Lydia Maria Child
From Philosopedia
Child, Lydia Maria Francis (11 February 1802 - 7 July 1880)
Considered one of the "first women of letters" in the United States, Child became a famous abolitionist, author, novelist and journalist. Americans continue singing her lyrics in the song, "Over the river and through the woods to grandfather's house we go."
The daughter of a Calvinist, she originally was baptized an orthodox Congregationalist, but she supported the Free Religious movement and for a time was a convert to Swedenborgianism. She usually attended Unitarian services, however, and among her friends were William Lloyd Garrison, Maria Weston Chapman, William Ellery Channing, Margaret Fuller, Theodore Parker, and Anne Whitney. She joined the Unitarians in 1820 but was unchurched most of her life.
She ran a school, started the first journal for children, wrote several novels, then supported herself (and her husband) by writing such popular how-to books as The Frugal Housewife, The Mother's Book and The Little Girl's Own Book. Her history, The First Settlers of New England, blamed Calvinist-based racism for the treatment of Native Americans.
An Appeal in Favor of That Class of Americans Called Africans recruited many to the anti-slavery movement but made Child a pariah in Boston society. However, it influenced William Ellery Channing's Slavery (1835). Her 2-volume The History of the Condition of Women, in Various Ages and Nations was published in 1835.
She continued abolition work, supporting herself through popular writings and newspaper columns. The Progress of Religious Ideas (1855) rejected theology, dogma, doctrines, and talked of "Providence" as the inward voice of conscience. She later defined religion as simply working for the welfare of the human race.

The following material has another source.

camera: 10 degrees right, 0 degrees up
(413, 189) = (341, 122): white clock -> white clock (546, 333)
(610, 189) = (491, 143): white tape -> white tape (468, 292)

“It is right noble to fight with wickedness and wrong,” she wrote in Over the River and Through the Woods (1842); “the mistake is in supposing that spiritual evil can be overcome by physical means.” She also wrote,
- It is impossible to exaggerate the evil work theology has done in the world.
In a biography, Carolyn L. Karcher notes that as early as the 1830s Child was vindicating the rights of women, Indians and, particularly, African-American slaves. She was a “household name” during her lifetime, but her works and influence have been all but “erased from history.” Karcher found Child’s writings had an anti-Catholic, anti-French, and anti-Irish bias.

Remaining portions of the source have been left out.